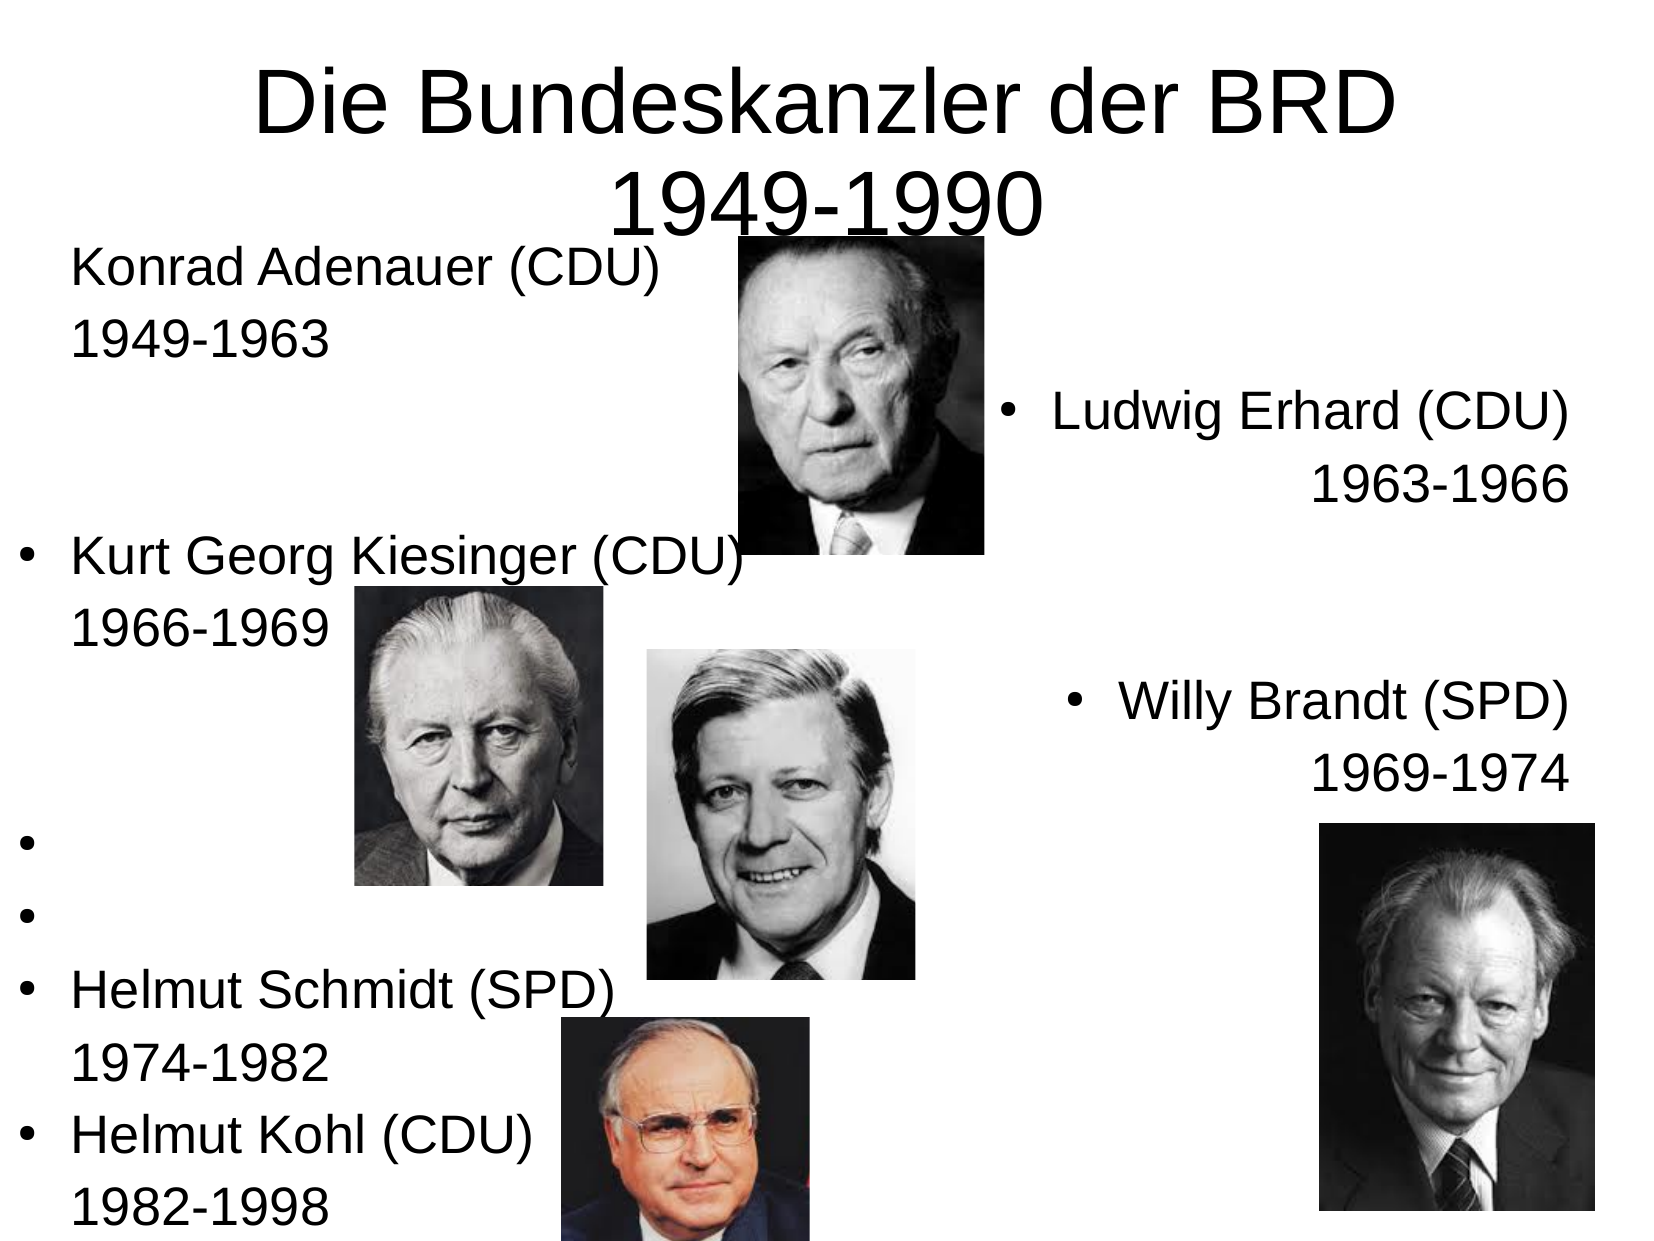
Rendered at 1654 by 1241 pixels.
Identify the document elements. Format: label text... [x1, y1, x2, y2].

___

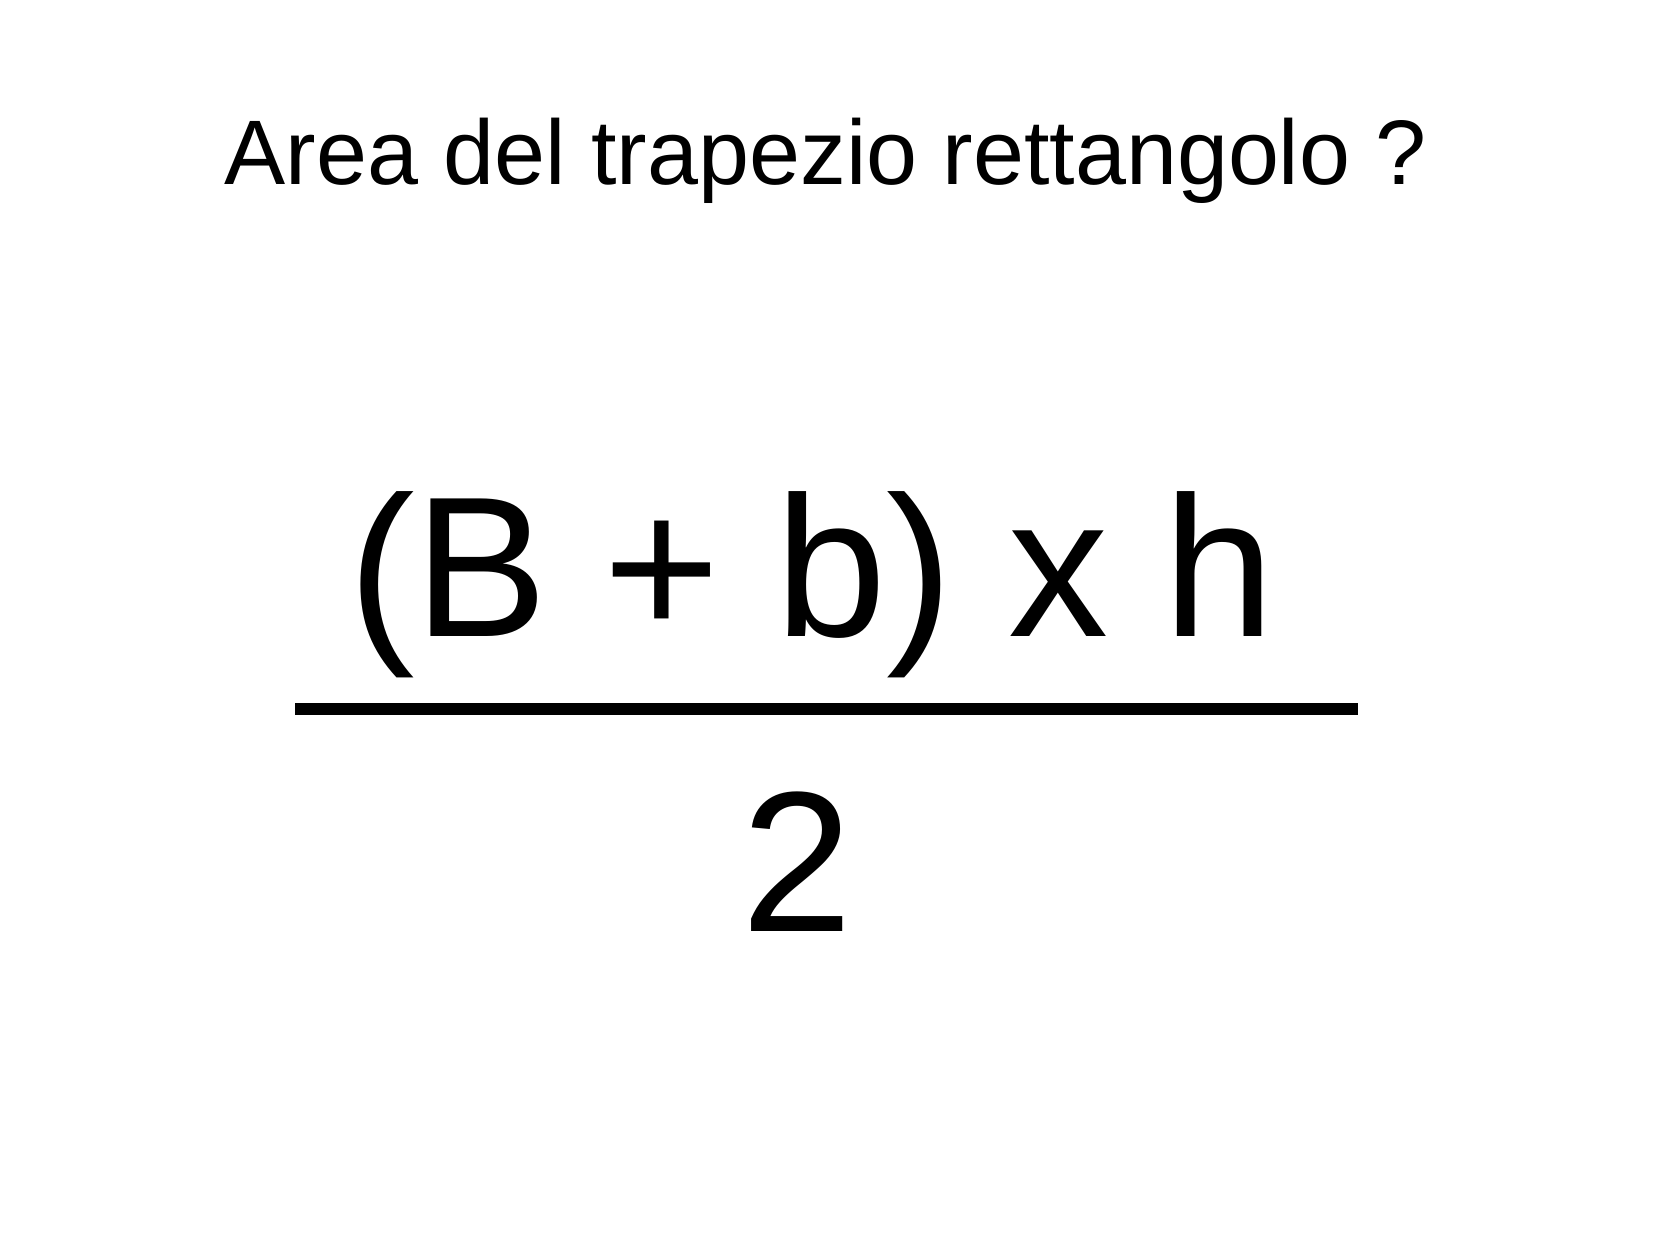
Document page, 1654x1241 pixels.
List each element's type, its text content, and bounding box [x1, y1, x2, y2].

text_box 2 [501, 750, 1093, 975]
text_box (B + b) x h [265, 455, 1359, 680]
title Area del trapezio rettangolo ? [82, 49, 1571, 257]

___

# What to produce:
Reproduce the records verbatim, from the line containing "Rendered at 1654 by 1241 pixels." down to the line containing "Identify the document", both lines included.

# Solution for this problem:
Rendered at 1654 by 1241 pixels.
Identify the document elements. Format: label text... [x1, y1, x2, y2].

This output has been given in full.